Which brings us to the core of any rock god's appeal: Bruce is way sexy. And it's not a tight pants, shake your hips, overt kind of sexy, but a primal force he exudes that attracts both sexes equally. He is testosterone and poetry. When he sings, in "Born to Run," "Wendy, let me in, I wanna be your friend/I want to guard your dreams and visions," it's the most romantic phrase one can imagine by a guy in black jeans singing. But then he balances that tenderness with "Just wrap your legs round these velvet rims/And strap your hands across my engines," and you know you're in the hands of one tough dude.

One woman in her 40s, who's been a fan since the beginning of Bruce's career, says, "I so do not want to be Bruce's girlfriend. I don't want to meet him, either. The reason I love him is because he is so damned romantic and deep and gives me faith that a man can be tender and loving and in love."

A man of about the same age, also a lifelong fan and now a father and husband, echoes the passion. "What's important about Bruce, when I listen to his records, but especially when I see him live, is not what I learn about him, but what I learn about myself ... His ideas always seem to shed light on my own struggles ... What does it really mean to 'be a man' in this fucked-up society of ours? What does it mean to be 'tougher than the rest'? Bruce has been struggling to come up with a definition of manhood that's all about commitment, community, family and strength of the sort that makes everyone better off, rather than the zero-sum definition that so much of our culture worships. It's a definition of manhood that's tough-minded enough to be soft-hearted -- from a guy who could kick Sly or Arnold's ass any day of the week."

In this second, fame-laden phase, Bruce struggled with these what-is-a-man issues but did so with the power of the record companies behind him. He released "Darkness on the Edge of Town" (1978), produced by his new best friend Jon Landau. Then came "The River" (1980), a sprawling two-record set that looked to his childhood and the tests of manhood. After that, he pulled back and did the spare, acoustic Hemingway-meets-Woody Guthrie "Nebraska," before launching into the huge "Born in the USA" album (1984) and a marriage to model/aspiring actress Julianne Phillips (1985). Both "Born in the USA" and the marriage were misunderstood. The first was co-opted by Ronald Reagan, who used it as a hook in a campaign speech and brought out Bruce's only negative political statement (No, President Reagan, said Bruce, the song is not a call to patriotism; it's about how rough this country is on vets).

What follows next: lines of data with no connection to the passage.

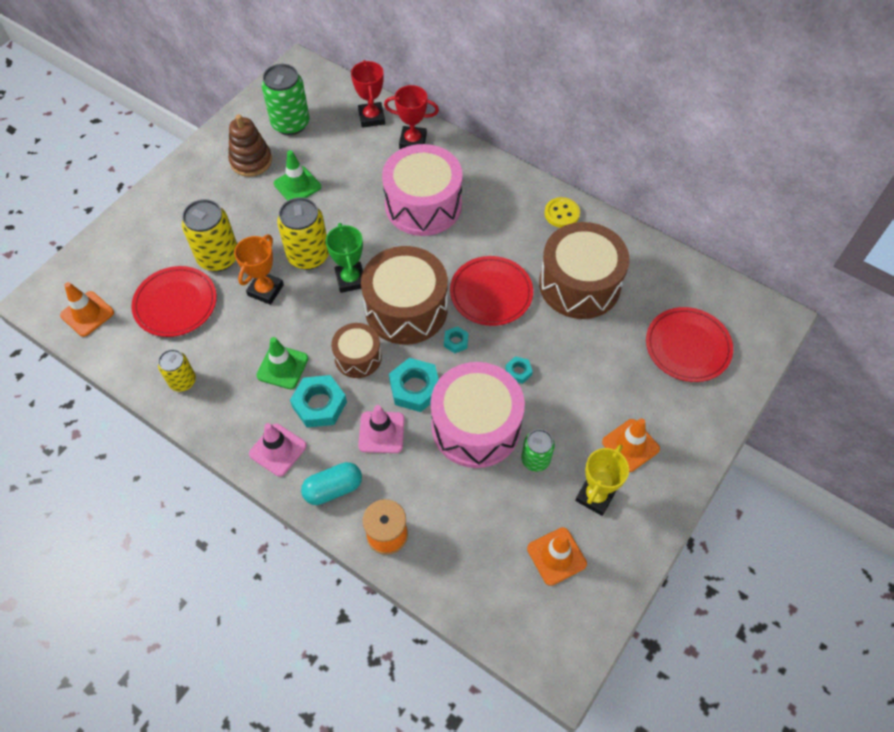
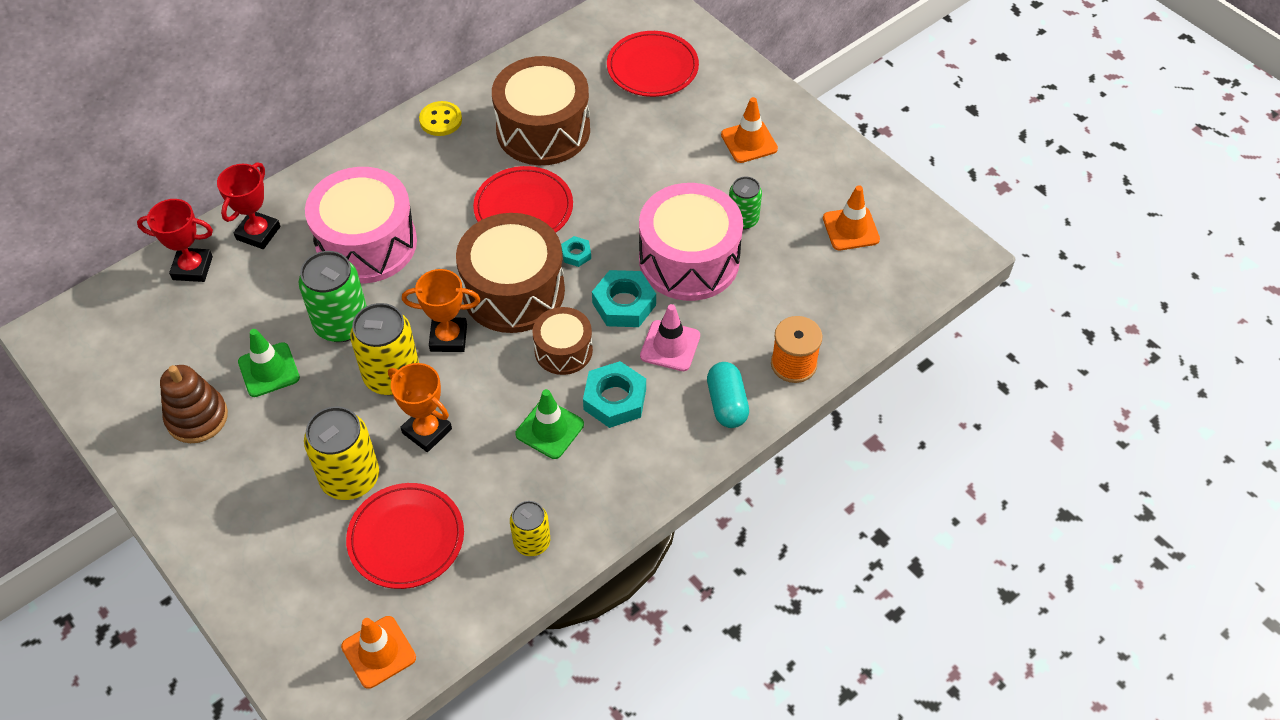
camera: 75 degrees left, 5 degrees down
pink traffic cone [249,423,307,477] -> none
green can [262,64,310,135] -> green can moved to [299,251,367,342]
green trophy [326,223,363,293] -> orange trophy [402,269,480,352]
turquoise nut [505,356,533,384] -> none
yellow trophy [575,445,629,516] -> none

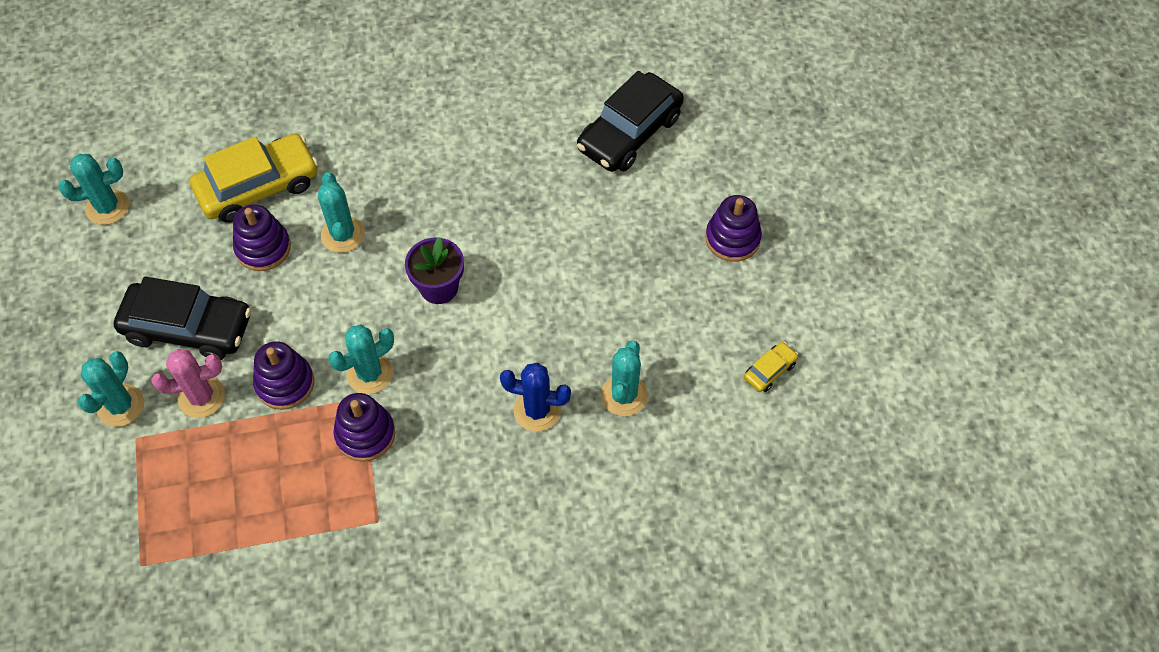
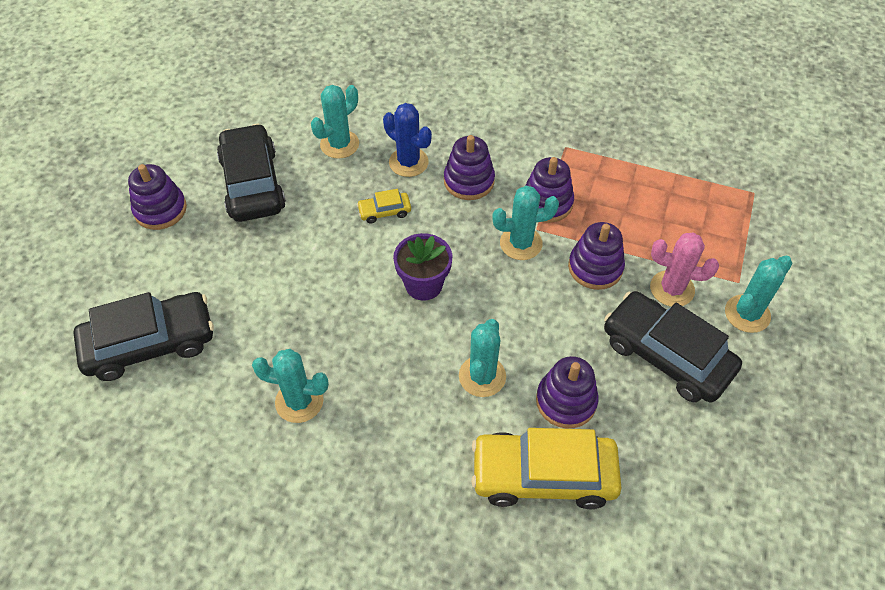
camera: 150 degrees left, 5 degrees down
turquoise cactus [58,154,129,225] -> turquoise cactus moved to [252,349,329,423]
yellow car [744,342,798,392] -> yellow car moved to [357,189,411,224]
none -> black car [217,124,286,222]
none -> purple stacking toy [444,135,495,200]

And the marriage -- well, both Bruce and the country went through some growing pains in the 1980s, and die-hard fans still criticize him for marrying "down." What can we say -- rock stars marry models because they can. She was a gorgeous gal who came backstage one night and swept Bruce off his feet; who can blame the guy for wanting it all? "Born in the USA" gained him the devil's-pact popularity of the masses for the first time. Bruce even looked different in this phase: He pumped up from hip Jersey waif to don't mess with me front man.

It also propelled him into his third phase: becoming an adult. He had to deal with fans at concerts who knew him only from "Born in the USA" and weren't familiar with the struggle days. He had to deal with a wife who didn't want children right now (so we hear; he never said as much) and with mainstream success (a Grammy in 1985 for "Dancing in the Dark" as well as the mega-hit status of the album).

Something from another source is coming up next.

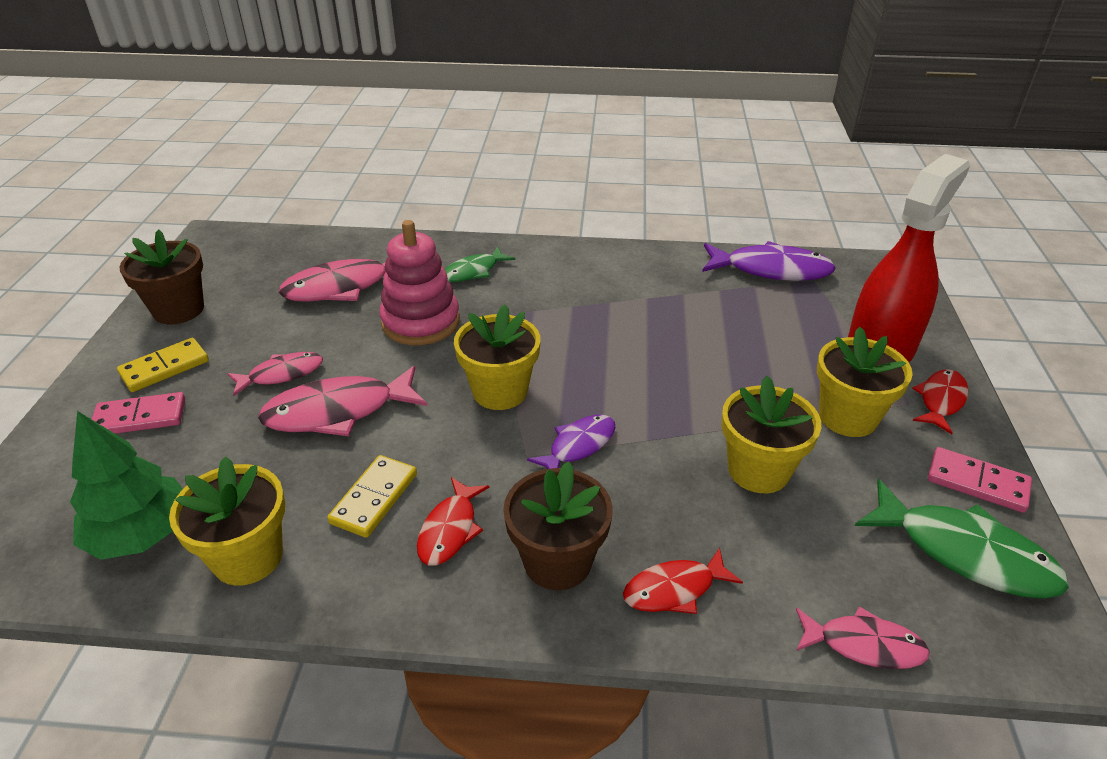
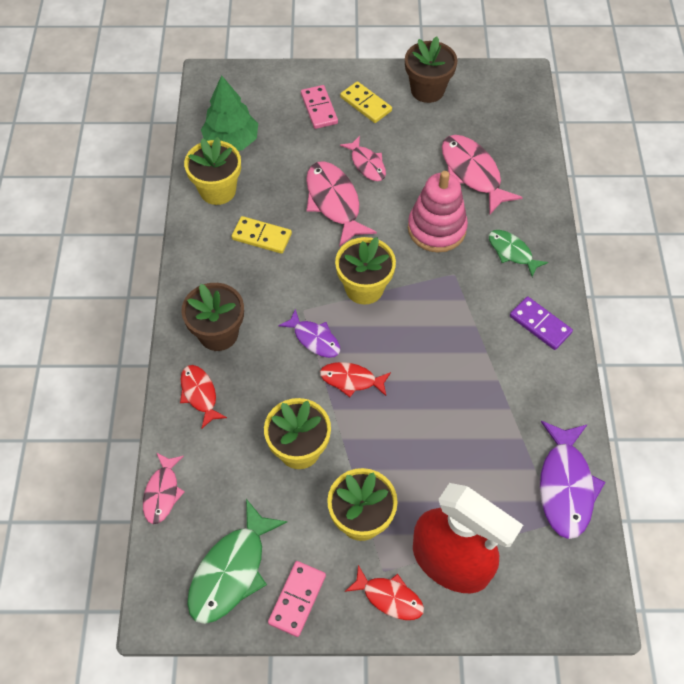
camera: 85 degrees right, 20 degrees up
red fish [417,477,489,565] -> red fish moved to [320,362,391,397]
none -> purple domino [510,297,573,350]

We hear his struggle on "Tunnel of Love" (1987), which he dedicated to Julianne (in a line on the notes: "Thanks Juli") but which contained one of the most devastating pieces of poetry about a struggling relationship ever written. "Brilliant Disguise" builds slowly, almost in monotone, as he muses (the black-and-white video shows him strumming a guitar in his kitchen as a camera comes in for a close-up):

Well I've tried so hard baby
But I just can't see
What a woman like you
Is doing with me
So tell me who I see
When I look in your eyes
Is that you baby
Or just a brilliant disguise ...
Tonight our bed is cold
I'm lost in the darkness of our love
God have mercy on the man
Who doubts what he's sure of.

So, it was no surprise that in 1989 he split -- with wife and band -- and hunkered down to rediscover his reality.